In another film about holding institutions accountable, Thursday evening a documentary called “In the Land of the Free” highlighting the case of the Angola 3 will be screened at Warren Easton High School. To silence those struggling non-violently for humane treatment in Louisiana’s most notorious prison, three young Black men were confined to solitary over three decades ago. Solitary confinement has been found to have serious effects on prisoners’ mental health and extended periods of isolation are considered inhumane. Robert King, one of the three men imprisoned, was released in 2001. King will attend the screening and participate in a discussion following the film. He told The Louisiana Weekly that his goal is to: “Secure the release of Herman [Wallace] and Albert [Woodfox]. Our focus has always been one of inclusiveness. There are many people… wrongfully convicted under the same circumstances as Herman and Albert.”
One of the World premieres happening at the Patois Film Festival is Big Chief Brian Harrison Nelson’s film “Keeper of the Flame.” The movie is his thesis project as he completes a master’s degree in film at the University of Southern California. The movie is based on his experience of receiving leadership of the Guardians of the Flame Mardi Gras Indian tribe from his grandfather when he was only 16. Nelson told The Louisiana Weekly that he is “…really excited and honored to be a part of the Patois film festival, and…I’m honored to be able to contribute to the Mardi Gras Indian culture in my own special way.
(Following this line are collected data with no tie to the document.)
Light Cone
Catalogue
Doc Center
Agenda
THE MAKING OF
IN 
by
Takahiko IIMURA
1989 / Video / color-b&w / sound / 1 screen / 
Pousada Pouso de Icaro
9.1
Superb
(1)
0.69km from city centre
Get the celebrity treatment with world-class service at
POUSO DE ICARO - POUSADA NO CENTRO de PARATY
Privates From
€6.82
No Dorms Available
I’m a Guardian of the Flame, and to me, doing this film, “Keeper of the Flame,” is part of guarding that flame and keeping it going.” Nelson also explained that making this film himself was a way of claiming his story.
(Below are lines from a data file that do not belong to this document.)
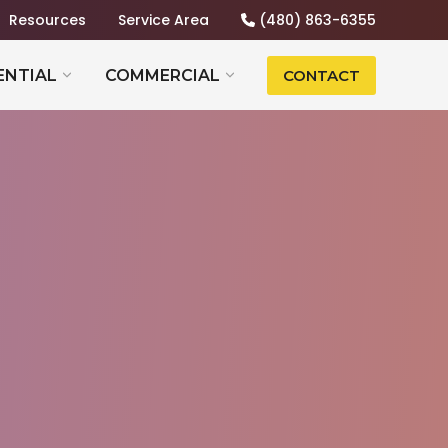
Resources
Service Area
(480) 863-6355
ENTIAL
COMMERCIAL
CONTACT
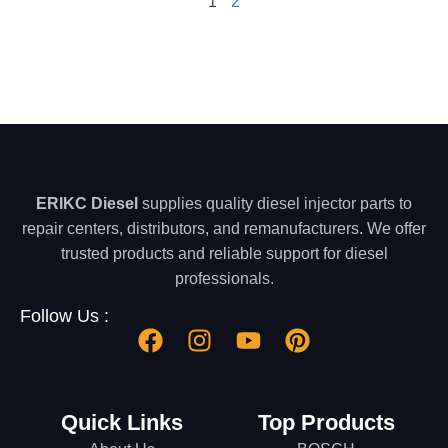
1
2
ERIKC Diesel
supplies quality diesel injector parts to
repair centers, distributors, and remanufacturers. We offer
trusted products and reliable support for diesel
professionals.
Follow Us :
Quick Links
Top Products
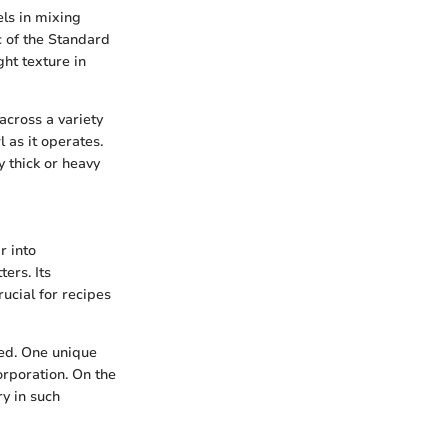
els in mixing
c of the Standard
ght texture in
across a variety
 as it operates.
y thick or heavy
r into
ers. Its
ucial for recipes
red. One unique
orporation. On the
y in such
“It’s all of us taking our power back and taking control of our cultural destiny. Tak[ing] control of how we are represented in the media. The reason I became a filmmaker was to help others who ordinarily don’t have a voice, but to help them tell their own stories.”
Connecting to the Food Justice theme is the documentary “Cafeteria Man” about New Orleans native Tony Geraci. Geraci was a restaurateur in New Orleans and moved from owning his own business to working as a food broker, helping companies sell their products. After an accident that immobilized him for a while, his children’s school invited him to work with them. Geraci told The Louisiana Weekly that he applied his business skills and helped to develop a child-focused food system that was healthy and tasty. One of the initiatives he launched were student-designed meals.
“We would have week-long contests with a fifth-grade class, the class that had the best participation in the meals that week, won. Within a year, we had created a five-week menu cycle of student-designed meals,” Geraci said in an interview.
Geraci also acknowledged the financial interests at stake. “Just the public schools in the state of Maryland, they purchase over $800 million a year in food. This is a multi-billion dollar industry nationally. But there are a lot of companies that figured out that this makes sense to try and be part of the solution to the problem.”
Beyond the numbers, Geraci believes that there are educational opportunities involved with new food systems models. “The only reason for the existence of schools is for kids, and we’ve forgotten that….[They’re like an] employment agency, and all kinds of other vehicles other than teaching. I was a lousy student… I didn’t understand chemistry until I saw bread rise. I’m convinced that kids learn that way all over the world, so why not facilitate that opportunity?”